The world does not need words. It articulates itself

in sunlight, leaves, and shadows. The stones on the path

are no less real for lying uncatalogued and uncounted.

The fluent leaves speak only the dialect of pure being.

The kiss is still itself though no words were spoken.”

From “Words” in Interrogations at Noon, by Dana Gioia

Whereas admission is about what we know, submission is about what we don’t know.

Poetry seems to bring a level of obscurity to whatever is being portrayed. It is unlike exposition which attempts to bring clarity through directness. Poetry acknowledges and accepts the power that mystery holds over human existence.

Perhaps this spirit of poetry is the reason Jesus of Nazareth taught in the form of parable so often (Matthew 13). His obtuseness was purposeful so that those who would get it would actually get it, could; whereas those who would not, could not get the point of the teaching. There was a level of mental work needed to figure out the mystery of Jesus’ teaching and he knew that those who would do that work would respond to his teaching.

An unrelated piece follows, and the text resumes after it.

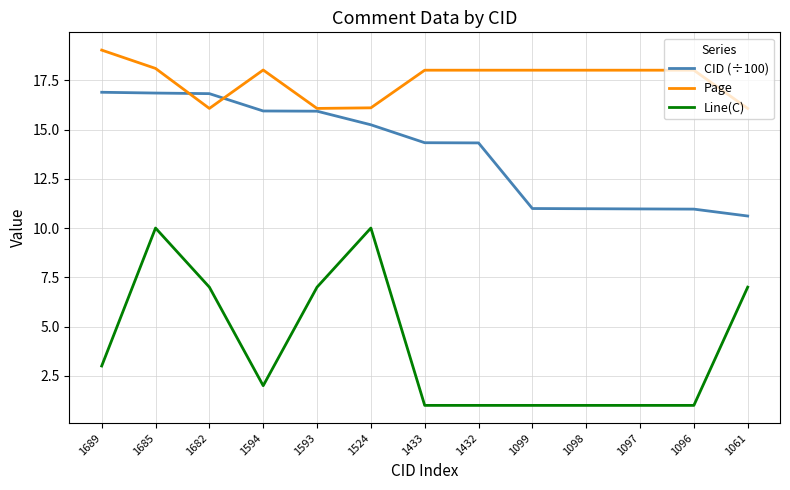

What is the sum of all Line(C) values?

52.0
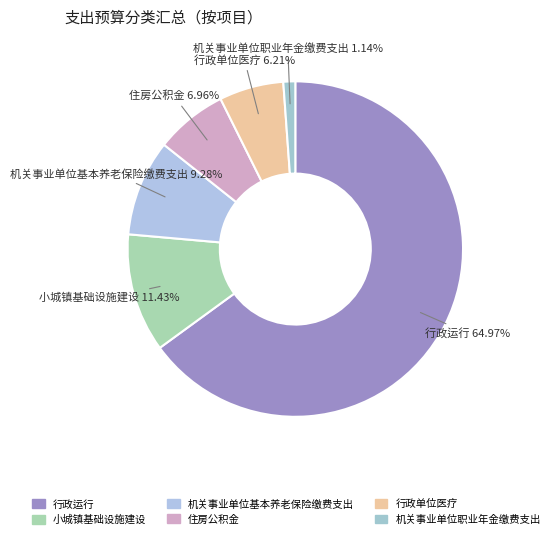

To the nearest percent, what is the difference between the largest and smallest slice percentages?

64%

Poetry communicates through this same process and is therefore a better way to address life’s mysteries. It is perhaps the Modern world’s arrogance to think that all information we don’t know about this world and reality is just waiting for us to go out and discover it, that complete knowledge is within our grasp. A simple illustration I have often used to describe the limits of our knowledge begins by drawing a circle on a piece of paper. I then say to whomever I am talking to, suppose the circle represented all that exists – all Truth, all knowledge, etc. I then ask them to mark inside the circle how much of that knowledge do they know. Inevitably the marks I have seen made inside the circle are barely larger then the dot a ball-point pen. The mistake would be to think that the rest of the knowledge inside that circle is attainable.

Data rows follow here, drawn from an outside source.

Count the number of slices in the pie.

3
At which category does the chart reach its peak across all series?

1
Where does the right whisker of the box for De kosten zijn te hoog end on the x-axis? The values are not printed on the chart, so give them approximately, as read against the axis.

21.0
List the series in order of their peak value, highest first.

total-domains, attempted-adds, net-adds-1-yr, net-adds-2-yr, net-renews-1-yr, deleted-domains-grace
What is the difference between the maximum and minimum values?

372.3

Yet the stones remain less real to those who cannot

name them, or read the mute syllables graven in silica.

To see a red stone is less than seeing it as jasper –

metamorphic quartz, cousin to the flint the Kiowa

carved as arrowheads. To name is to know and remember.”

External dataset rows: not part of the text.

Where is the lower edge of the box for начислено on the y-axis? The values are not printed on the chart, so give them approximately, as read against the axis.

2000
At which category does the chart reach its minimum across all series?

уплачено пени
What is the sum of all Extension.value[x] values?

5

From “Words” in Interrogations at Noon, by Dana Gioia

Poetry humbly reminds me that I have limitations and I need to embrace them to live a more human life. When I read or write poetry I am resting on what I do and can know about this world and respecting what I don’t or can’t know about this world. At the same time I am also waiting for more of the mystery of life to be revealed to me through my experiences, my reading, my relationships, and my own reasoning out all these things. Mystery not only tells me that I may not be able to know some things, but it also invites me to explore more things. Poetry gives me a “table”, so to speak, upon which I can spread all my encounters with mystery to look at them and invite others also to share in them.

If you have read poems at the end of which you have thought, “What?” Don’t despair. I am in my fifth or sixth intensive reading through T.S. Eliot’s, Four Quartets and I think I am only just now beginning to grasp small bites of those 20 vignettes.

But isn’t this human experience? Living life within the bounds of what we know, trying to incorporate into it the things we don’t – even things beyond our understanding? This is why I enjoy poetry, and why you should too.